Franceses protestam contra reforma do seguro-desemprego

Neste sábado, as mobilizações acontecerão em Paris e outras cidades. Os sindicatos apresentaram nesta sexta-feira um recurso de anulação da medida.

Os principais sindicatos da França convocaram nesta sexta-feira a realização de marchas e manifestações públicas no sábado em todo o país, para rejeitar a reforma do seguro-desemprego que o governo pretende colocar em vigor no próximo dia 1º de julho.

De acordo com anúncios veiculados nas redes sociais, as ações acontecerão em Paris (capital) e em cerca de 30 outras cidades.

Nesta sexta-feira, os sindicatos apresentaram ao Conselho de Estado um recurso de anulação do decreto que reforma a lei do seguro-desemprego, considerando o novo sistema de cálculo com o qual o valor do benefício será estabelecido totalmente injusto e prejudicial aos trabalhadores.

Segundo a imprensa, o cálculo resultará da divisão do salário recebido entre os dias trabalhados e uma parte dos dias não trabalhados no período de referência.

Especialistas afirmam que este sistema de cálculo penalizará os candidatos a emprego, muitas vezes precários, que alternam contratos de curta duração com inatividade.

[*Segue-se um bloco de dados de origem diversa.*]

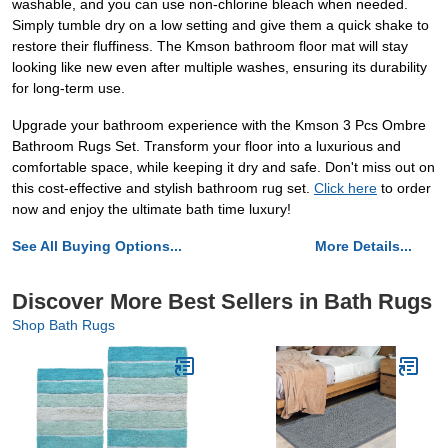
washable, and you can use non-chlorine bleach when needed.
Simply tumble dry on a low setting and give them a quick shake to
restore their fluffiness. The Kmson bathroom floor mat will stay
looking like new even after multiple washes, ensuring its durability
for long-term use.
Upgrade your bathroom experience with the Kmson 3 Pcs Ombre
Bathroom Rugs Set. Transform your floor into a luxurious and
comfortable space, while keeping it dry and safe. Don't miss out on
this cost-effective and stylish bathroom rug set.
Click here
to order
now and enjoy the ultimate bath time luxury!
See All Buying Options...
More Details...
Discover More Best Sellers in Bath Rugs
Shop Bath Rugs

Segundo a Confédération Générale du Travail (CGT), a reforma do seguro desemprego atingirá as pessoas já vulneráveis, que estão entre as mais afetadas pela crise de saúde e social. De acordo com dados da Unédic (Union nationale interprofessionnelle pour l’emploi d’industrie et le commerce – espécie de agência do governo francês que oferece benefícios sociais aos desempregados), a partir de 1º de julho do ano que vem, 1,15 milhão de pessoas terão seus direitos drasticamente reduzidos em média em 17% e em até 40% para 400 mil que fazem trabalhos precários. Segundo a CGT, os mais afetados serão justamente aqueles que têm contratos curtos ou espaçados.

A entidade ainda explica que em data ainda não especificada, outras medidas deverão restringir o acesso aos direitos, nomeadamente aumentando o limiar de acesso à indenização, exigindo um período de seis meses de trabalho, contra quatro hoje. Também neste caso, os mais afetados serão os trabalhadores precários, em particular os jovens com menos de 26 anos.